15 yıl önce de eposta kullanmıyordu. Kaç kez bilimsel yayın istedi isem hep geçiştirdi. O zaman kendisini prehistoryacı olarak algılıyordu şimdi “Ön Asya” uzmanıyım diyor. Türkiye Sualtı Arkeolojisi Vakfı tarafından yapılan muhteşem bina, laboratuvar, toplantı salonu ve yatakhane içeren tesis artık O’nun dukalığı herhalde. Vakıf ile duyduğum kadarı arası limoniymiş.
Binalar yapılırken içindeki hayvanlarını çıkarılması istenmiş idi. Şimdi hayvanlar tekrar yavaş yavaş gelecekler kazı kampüsüne anlaşılan.
Geçen hafta Arkeoloji ve Şarap isimli konferans için gidişimde, tek köpek dışındaki kedi ve köpekler daha yoktular ama, tavuk ördek ve kazlar ordaydılar. Tavşanları göremedim. İki de eşeği varmış. Eşeklerin tarihteki değerlerinden bahsediyor. Eski şarap kapları ile ilgileniyor.

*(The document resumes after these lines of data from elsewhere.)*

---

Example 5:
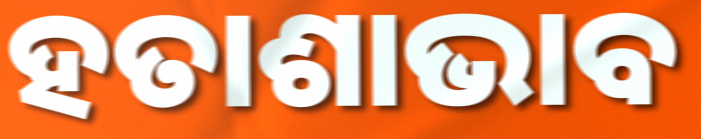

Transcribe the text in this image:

ହତାଶାଭାବ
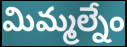
మిమ్మల్నేం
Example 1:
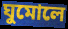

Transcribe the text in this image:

ঘুমোলে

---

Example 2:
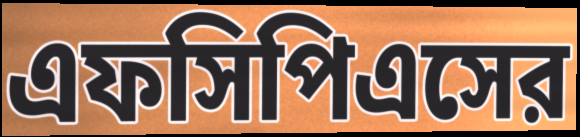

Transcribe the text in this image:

এফসিপিএসের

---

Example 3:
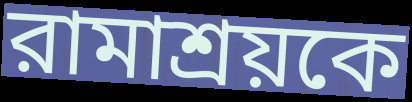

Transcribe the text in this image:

রামাশ্রয়কে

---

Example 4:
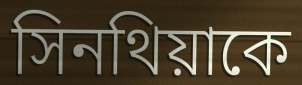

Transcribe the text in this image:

সিনথিয়াকে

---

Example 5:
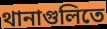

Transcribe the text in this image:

থানাগুলিতে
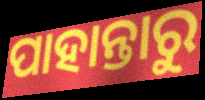
ପାହାନ୍ତାରୁ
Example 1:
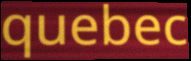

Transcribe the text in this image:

quebec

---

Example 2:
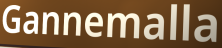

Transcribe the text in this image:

Gannemalla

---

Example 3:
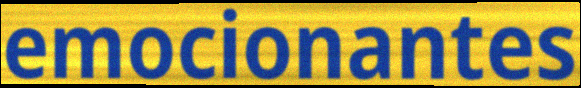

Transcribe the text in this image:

emocionantes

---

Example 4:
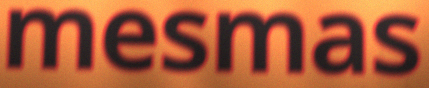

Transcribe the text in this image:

mesmas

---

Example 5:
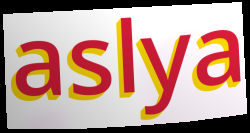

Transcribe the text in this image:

aslya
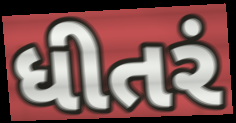
ધીતરં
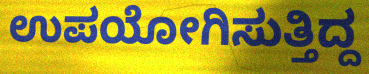
ಉಪಯೋಗಿಸುತ್ತಿದ್ದ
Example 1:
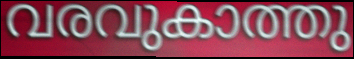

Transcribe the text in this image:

വരവുകാത്തു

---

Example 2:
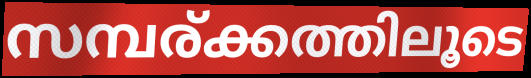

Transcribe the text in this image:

സമ്പര്ക്കത്തിലൂടെ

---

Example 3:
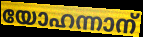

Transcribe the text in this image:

യോഹന്നാന്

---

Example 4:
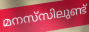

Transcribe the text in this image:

മനസ്‌സിലുണ്ട്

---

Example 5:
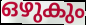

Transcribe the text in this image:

ഒഴുകും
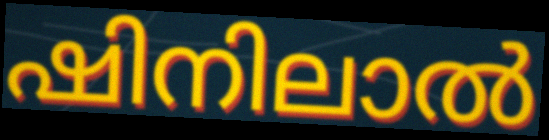
ഷിനിലാൽ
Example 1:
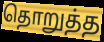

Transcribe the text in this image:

தொறுத்த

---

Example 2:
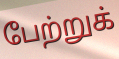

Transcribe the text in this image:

பேற்றுக்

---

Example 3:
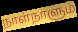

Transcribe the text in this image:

நாள்நாளும்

Binalar yapılırken müdür olarak Vasıf Bey görünüyordu. Geçen gün Selami Gürgüç Bey ile birlikte olan konuşmamızda kendini işaret ederek “yetkili benim” dedi Hayat Bey.
Çok değerli bir insan, yaşamını Arkeolojiye adamış, vücudunda Güneydoğuda kazı yaparken 25-30 yıl öncesinde vuku bulan bir PKK saldırısı nedeni ile şarapnel parçaları varmış. 1950ler bilim insanı tipi olarak algılıyorum yaklaşımlarını.

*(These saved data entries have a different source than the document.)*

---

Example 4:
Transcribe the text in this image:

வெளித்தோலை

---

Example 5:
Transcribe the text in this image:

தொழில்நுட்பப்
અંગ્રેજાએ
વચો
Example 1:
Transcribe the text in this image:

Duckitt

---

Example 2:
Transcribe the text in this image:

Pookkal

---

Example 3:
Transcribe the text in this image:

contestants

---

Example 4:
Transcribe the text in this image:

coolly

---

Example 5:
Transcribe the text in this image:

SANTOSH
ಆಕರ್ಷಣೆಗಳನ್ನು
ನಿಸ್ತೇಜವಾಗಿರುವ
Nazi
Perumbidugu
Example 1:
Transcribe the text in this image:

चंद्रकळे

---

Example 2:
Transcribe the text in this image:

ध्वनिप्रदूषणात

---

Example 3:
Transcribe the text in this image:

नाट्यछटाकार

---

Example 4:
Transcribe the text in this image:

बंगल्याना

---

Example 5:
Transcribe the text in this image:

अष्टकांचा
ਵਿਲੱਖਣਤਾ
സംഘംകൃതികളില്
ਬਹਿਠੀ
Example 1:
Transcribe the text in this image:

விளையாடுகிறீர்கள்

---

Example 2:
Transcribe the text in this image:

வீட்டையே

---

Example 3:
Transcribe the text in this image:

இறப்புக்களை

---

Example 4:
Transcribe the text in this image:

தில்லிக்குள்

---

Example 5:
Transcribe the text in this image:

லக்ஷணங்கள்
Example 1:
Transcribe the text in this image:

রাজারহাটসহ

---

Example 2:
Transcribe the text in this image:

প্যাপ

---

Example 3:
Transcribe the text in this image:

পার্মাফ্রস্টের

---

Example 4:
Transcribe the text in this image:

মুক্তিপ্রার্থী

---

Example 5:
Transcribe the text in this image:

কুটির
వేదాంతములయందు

Keşke her hizmeti geçen emekli Arkeoloğa, hatta her emekli hayvan sever sosyoloji, coğrafya ve sinoloji profesörüne böylesine bir tesis – çiftlik tahsis edilebilse ve hep birbirlerine ödüller verseler. Yoksa tabii kendi bahçesinde kim ne isterse baksın.

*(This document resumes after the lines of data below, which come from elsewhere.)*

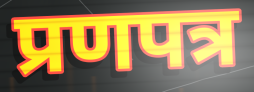
प्रणपत्र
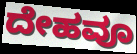
ದೇಹವೂ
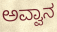
ಅವ್ವಾನ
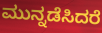
ಮುನ್ನಡೆಸಿದರೆ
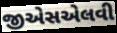
જીએસએલવી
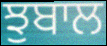
ਝੁਬਾਲ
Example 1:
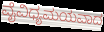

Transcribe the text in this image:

ವೈವಿಧ್ಯಮಯವಾದ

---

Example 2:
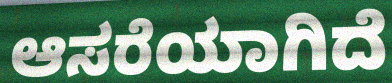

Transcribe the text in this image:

ಆಸರೆಯಾಗಿದೆ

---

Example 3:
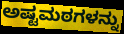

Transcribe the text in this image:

ಅಷ್ಟಮಠಗಳನ್ನು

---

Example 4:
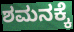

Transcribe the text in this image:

ಶಮನಕ್ಕೆ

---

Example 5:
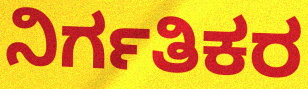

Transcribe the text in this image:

ನಿರ್ಗತಿಕರ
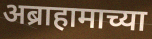
अब्राहामाच्या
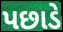
પછાડે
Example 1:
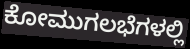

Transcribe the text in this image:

ಕೋಮುಗಲಭೆಗಳಲ್ಲಿ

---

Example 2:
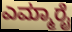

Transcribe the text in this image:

ಎಮ್ಮಾರೈ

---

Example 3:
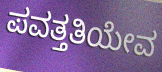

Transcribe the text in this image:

ಪವತ್ತತಿಯೇವ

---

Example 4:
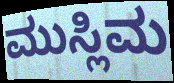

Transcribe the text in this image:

ಮುಸ್ಲಿಮ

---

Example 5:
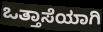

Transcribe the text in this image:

ಒತ್ತಾಸೆಯಾಗಿ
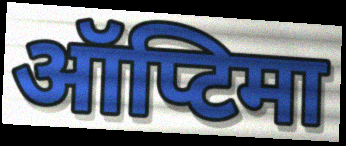
ऑप्टिमा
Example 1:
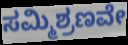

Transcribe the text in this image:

ಸಮ್ಮಿಶ್ರಣವೇ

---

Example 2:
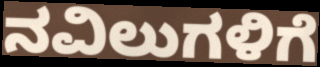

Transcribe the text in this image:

ನವಿಲುಗಳಿಗೆ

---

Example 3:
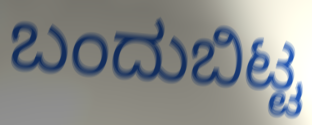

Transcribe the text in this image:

ಬಂದುಬಿಟ್ಟ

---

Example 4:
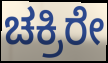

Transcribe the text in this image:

ಚಕ್ರಿರೇ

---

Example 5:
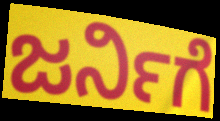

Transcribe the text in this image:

ಜರ್ನಿಗೆ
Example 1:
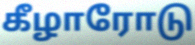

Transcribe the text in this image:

கீழாரோடு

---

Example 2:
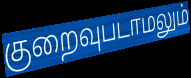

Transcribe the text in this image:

குறைவுபடாமலும்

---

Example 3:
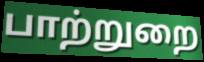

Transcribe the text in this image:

பாற்றுறை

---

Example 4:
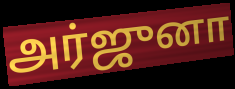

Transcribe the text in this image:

அர்ஜுனா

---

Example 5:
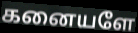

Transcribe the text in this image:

கனையளே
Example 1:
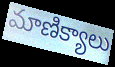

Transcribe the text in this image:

Bu hayvanların örneğin su altı arkeolojisindeki önemleri hakkındaki bilimsel çalışmalar herhalde ufuk açıcı olacaktır. Genç Arkeologlar da bu arada boş durmuyorlar, meyhane falan açıyorlar.
Yanlış anlaşılmasın, mecazi anlamda aracı hep tek şoför kullanır, sadece arada şoförün değişmesinde fayda olur.
Şeyhi müritler uçurur derler, ülke genelinde de yapıcı kritik alışkanlığımız yok. Bu bir medeni cesaret meselesi. Şeyhlerin uçmaması için medeni, yapıcı kritik, dava için yapılacak en önemli şey. Bundan gocunan varsa aynaya bakmalı.
Bizde ise en ufak kritik bile “düşmanlık” olarak algılanıyor. Ama doğrusu iki kampüs ve Urla’daki arkeoloji ; sanki epeyce daha fazlası yapılır elbirliği ile hareket edilebilse.
Urla’dan çıkan konu ile ilgili yayınlar, yılda iki kez bulgular halka açık bir toplantıda ve internette duyurulur vs. . Şu an hilafsız 75 metre ara ile kazı yapıyor iki grup.
Egoların esiri olunmaması gerek demişti Cumhurbaşkanı seçimlerden sonra. Bu kelimeler bilhassa Erdoğan’ın ağzından- tabii çok anlamlı. Acaba ne demek istedi? Tek ego mu kalsın dedi?
Ne muhteşem bir ülkede ve kültürel dönemde yaşıyoruz vallahi, tane tane tadına varmak gerek.
Abi evrim konusundaki son yazinizi yine buyuk ilgi ile okudum. Derken, bir soru aklima takildi, neden pek cok turde cinsler irili ufakli da insanda bu yok? Soru, kedi-kaplan ikilisinden cikti, sonra dusundum herseyin azmani var minyaturu var.Balina-hamsi, serce-devekusu, incecik yilan,-piton hatta mini maymun- goril\ liste uzayip gidiyor.. Insanda ise, cuce var ama o tur sayilmaz.
tek galip ve en kahraman insan yani homo sapiens evrim ufak türlerle de deney yapmış biz hepsini tüketeceğiz alimallah!